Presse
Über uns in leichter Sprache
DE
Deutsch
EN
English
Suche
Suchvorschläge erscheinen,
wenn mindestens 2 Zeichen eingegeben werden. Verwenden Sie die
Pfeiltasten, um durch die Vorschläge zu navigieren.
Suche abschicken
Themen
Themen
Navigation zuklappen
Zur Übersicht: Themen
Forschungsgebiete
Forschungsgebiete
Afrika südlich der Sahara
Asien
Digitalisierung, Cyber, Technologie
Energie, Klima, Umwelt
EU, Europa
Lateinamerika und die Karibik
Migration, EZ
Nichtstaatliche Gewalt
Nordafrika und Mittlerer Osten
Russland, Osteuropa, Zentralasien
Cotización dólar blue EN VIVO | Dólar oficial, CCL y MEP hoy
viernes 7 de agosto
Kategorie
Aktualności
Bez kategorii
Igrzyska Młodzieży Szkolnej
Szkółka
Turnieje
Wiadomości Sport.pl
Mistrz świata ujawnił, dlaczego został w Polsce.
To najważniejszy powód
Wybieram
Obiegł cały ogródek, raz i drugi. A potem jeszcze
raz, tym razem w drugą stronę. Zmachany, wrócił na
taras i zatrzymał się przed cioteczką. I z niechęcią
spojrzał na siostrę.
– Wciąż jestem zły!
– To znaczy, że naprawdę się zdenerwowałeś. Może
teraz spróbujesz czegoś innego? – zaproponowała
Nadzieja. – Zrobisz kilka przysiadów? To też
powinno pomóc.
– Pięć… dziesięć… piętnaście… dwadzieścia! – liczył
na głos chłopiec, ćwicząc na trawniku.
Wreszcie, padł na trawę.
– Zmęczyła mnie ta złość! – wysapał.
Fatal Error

### Work to be completed
Return all the lines above exactly as given.

### Response
Presse
Über uns in leichter Sprache
DE
Deutsch
EN
English
Suche
Suchvorschläge erscheinen,
wenn mindestens 2 Zeichen eingegeben werden. Verwenden Sie die
Pfeiltasten, um durch die Vorschläge zu navigieren.
Suche abschicken
Themen
Themen
Navigation zuklappen
Zur Übersicht: Themen
Forschungsgebiete
Forschungsgebiete
Afrika südlich der Sahara
Asien
Digitalisierung, Cyber, Technologie
Energie, Klima, Umwelt
EU, Europa
Lateinamerika und die Karibik
Migration, EZ
Nichtstaatliche Gewalt
Nordafrika und Mittlerer Osten
Russland, Osteuropa, Zentralasien
Cotización dólar blue EN VIVO | Dólar oficial, CCL y MEP hoy
viernes 7 de agosto
Kategorie
Aktualności
Bez kategorii
Igrzyska Młodzieży Szkolnej
Szkółka
Turnieje
Wiadomości Sport.pl
Mistrz świata ujawnił, dlaczego został w Polsce.
To najważniejszy powód
Wybieram
Obiegł cały ogródek, raz i drugi. A potem jeszcze
raz, tym razem w drugą stronę. Zmachany, wrócił na
taras i zatrzymał się przed cioteczką. I z niechęcią
spojrzał na siostrę.
– Wciąż jestem zły!
– To znaczy, że naprawdę się zdenerwowałeś. Może
teraz spróbujesz czegoś innego? – zaproponowała
Nadzieja. – Zrobisz kilka przysiadów? To też
powinno pomóc.
– Pięć… dziesięć… piętnaście… dwadzieścia! – liczył
na głos chłopiec, ćwicząc na trawniku.
Wreszcie, padł na trawę.
– Zmęczyła mnie ta złość! – wysapał.
Fatal Error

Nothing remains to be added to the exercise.